Simons’s algorithm – Zhian Jia

The Simon’s algorithm is a quantum algorithm designed to find a hidden string s in a particular class of functions, achieving an exponential speedup over any classical algorithm. In this setting, the hidden string s appears in a bitwise addition relation that plays a role analogous to the period of a function. For this reason, the problem is sometimes referred to as the period-finding problem.

Simon’s algorithm holds historical significance as it was the first to demonstrate an exponential quantum advantage over the best known classical algorithm, revealing how quantum computation can surpass classical methods in well-defined computational tasks. The algorithm was proposed by Daniel R. Simon in 1994 in the paper On the Power of Quantum Computation.

Simon later recounted the story behind his algorithm in a blog article (Grant Salton, Daniel Simon, and Cedric Lin, Exploring Simon’s Algorithm with Daniel Simon, October 11, 2021.):

“I submitted my algorithm to a theoretical computer science conference (STOC 1993), but it was rejected. However, Peter Shor was on the program committee for that conference, and immediately saw the potential (that I had had absolutely no inkling of, to be honest) for applying the same general algorithm structure to concrete problems like factoring and discrete logarithms. After trying unsuccessfully to persuade the committee to accept my paper, he got to work on his own, and submitted it to the next major theoretical computer science conference (FOCS 1993)—in parallel with mine, resubmitted. We had in fact agreed to merge the papers if only his was accepted, but the committee fortunately agreed to accept them both, giving us each credit for our respective portions of the resulting achievement.”

### Written instruction A:
In the passage on Simon's algorithm, rewrite the portion between "Simon’s algorithm holds" and "of Quantum Computation.", inclusive, replacing "historical significance" with "historical importance".
### Written instruction B:
Determine whether each statement below agrees with the passage on Simon's algorithm, answering yes or no and quoting the deciding words: (i) Simon's algorithm was accepted at STOC 1993; (ii) Peter Shor served on the program committee of the conference to which Simon first submitted; (iii) the problem Simon's algorithm solves is sometimes called the period-finding problem.

### Data provided:
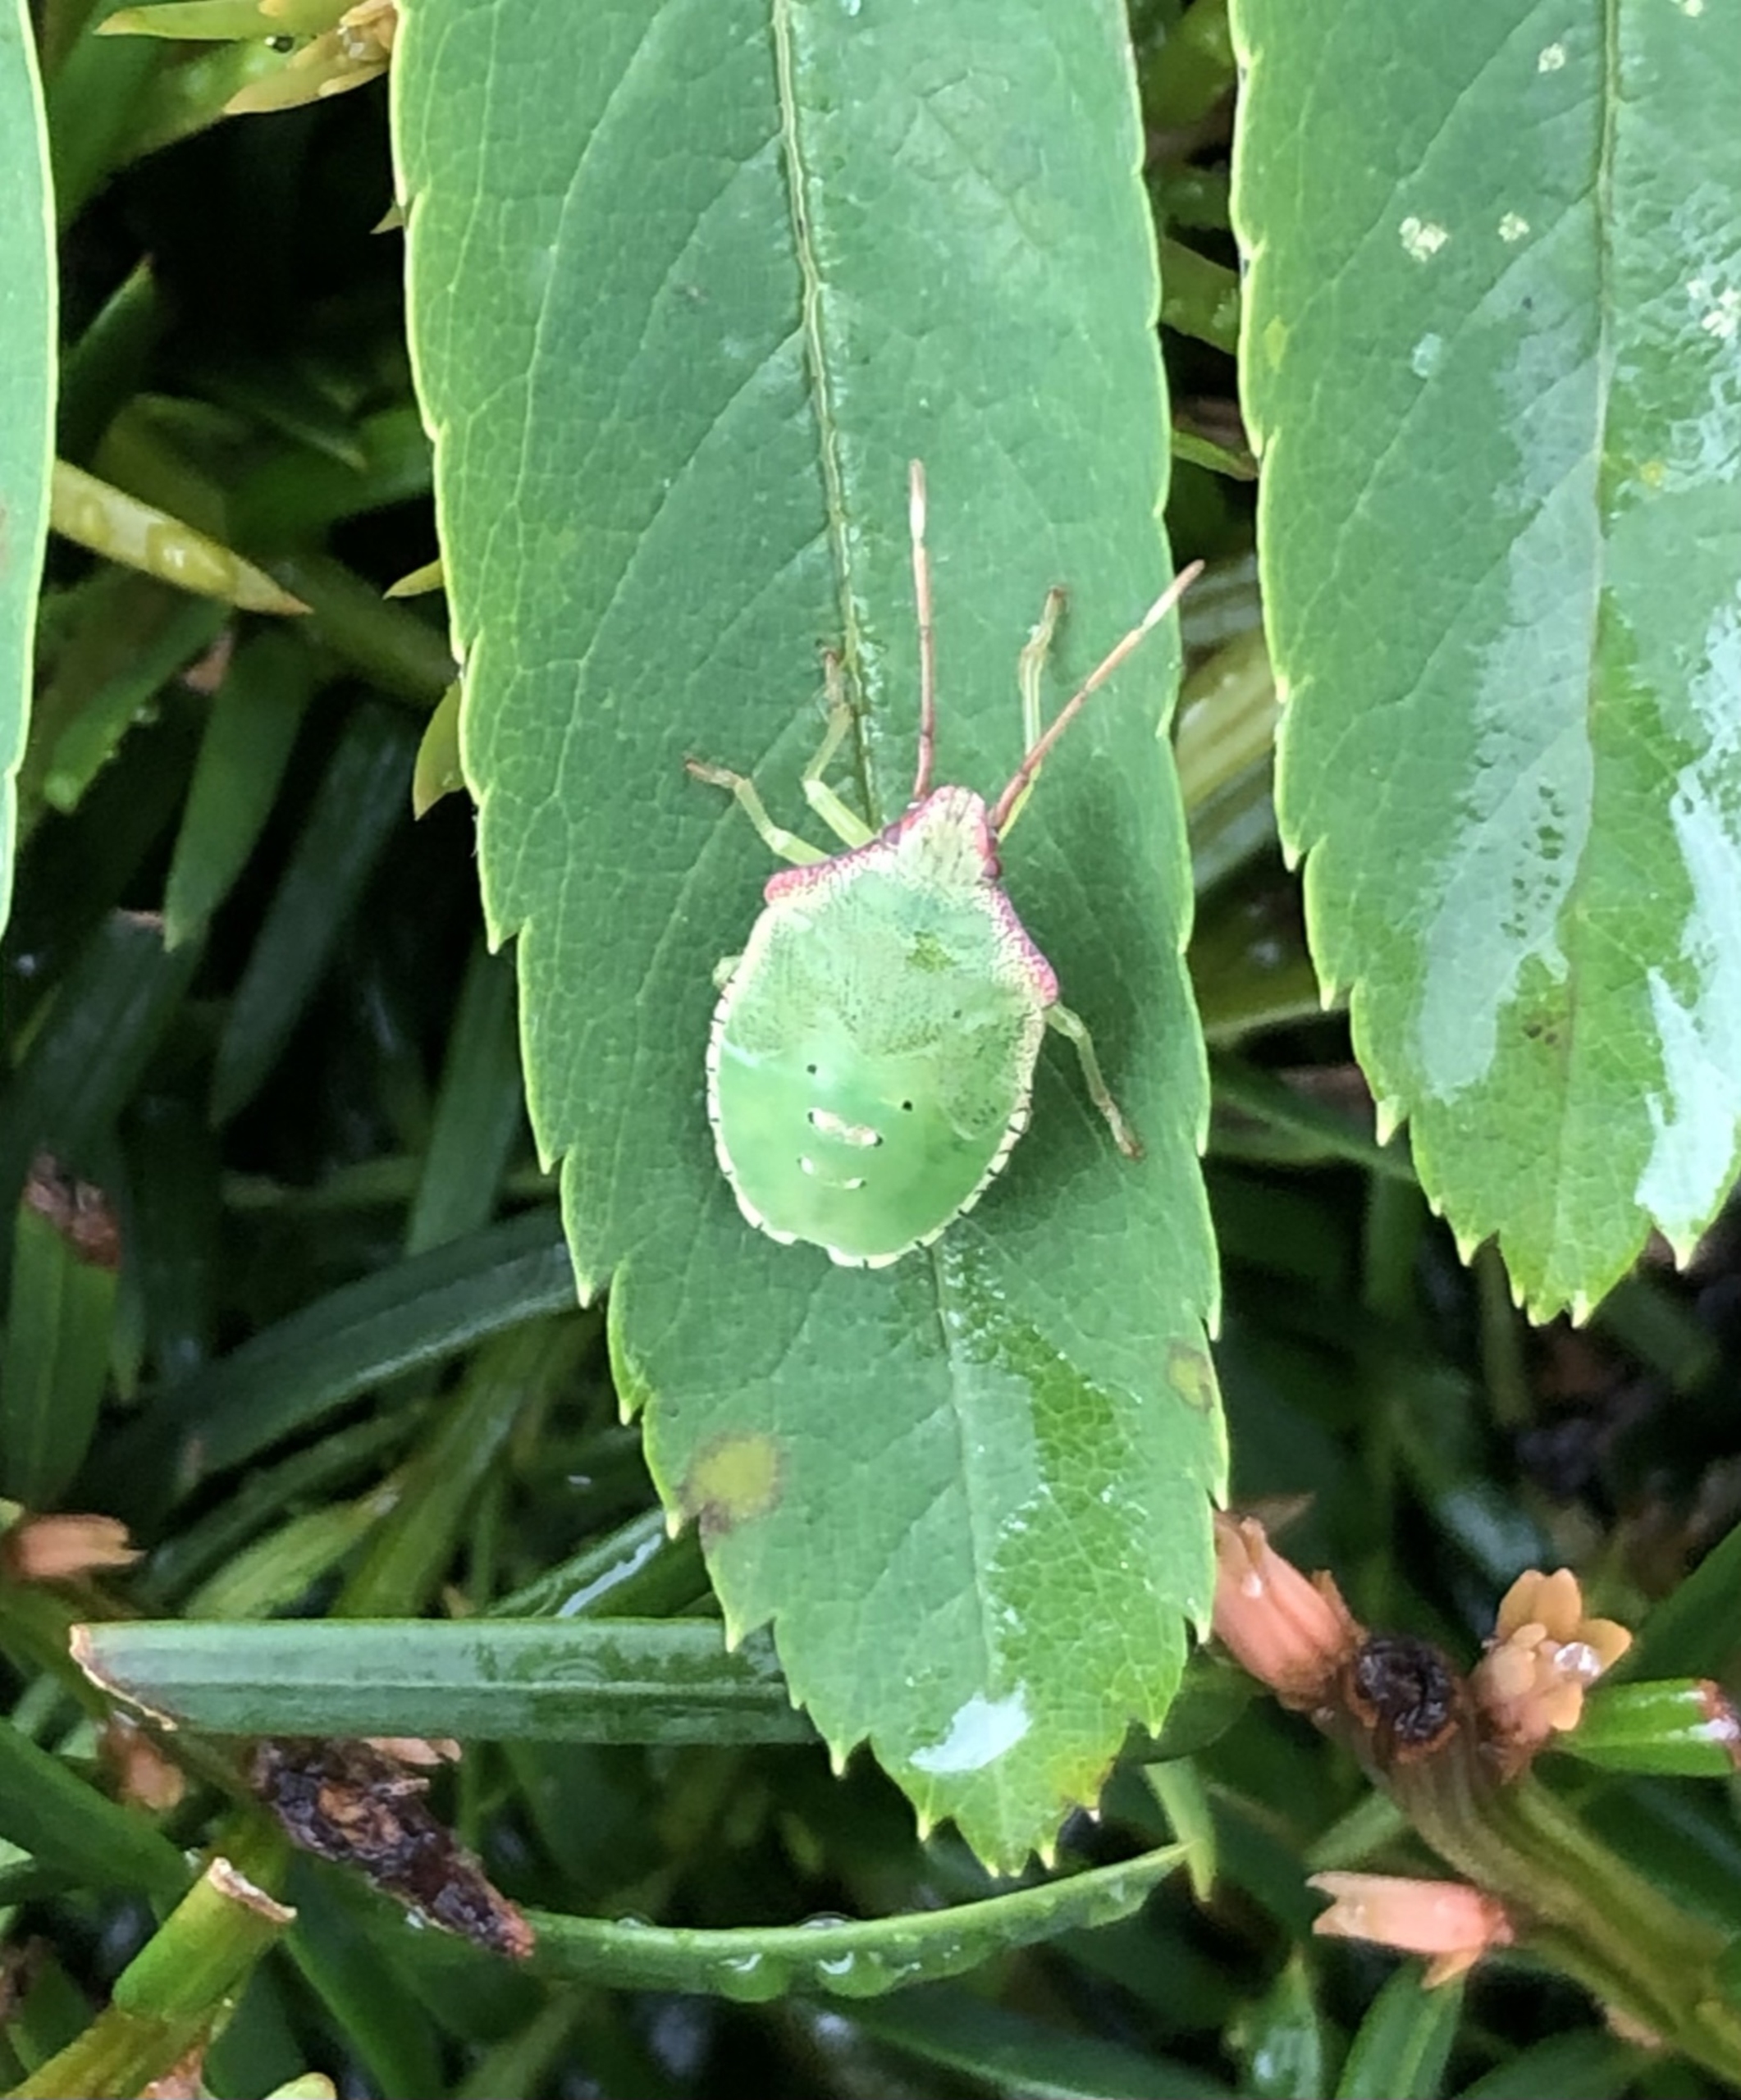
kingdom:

...

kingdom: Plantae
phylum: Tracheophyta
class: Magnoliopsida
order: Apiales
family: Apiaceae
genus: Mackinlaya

### Task output A:
Simon’s algorithm holds historical importance as it was the first to demonstrate an exponential quantum advantage over the best known classical algorithm, revealing how quantum computation can surpass classical methods in well-defined computational tasks. The algorithm was proposed by Daniel R. Simon in 1994 in the paper On the Power of Quantum Computation.

### Task output B:
(i) No: "I submitted my algorithm to a theoretical computer science conference (STOC 1993), but it was rejected."
(ii) Yes: "Peter Shor was on the program committee for that conference"
(iii) Yes: "the problem is sometimes referred to as the period-finding problem."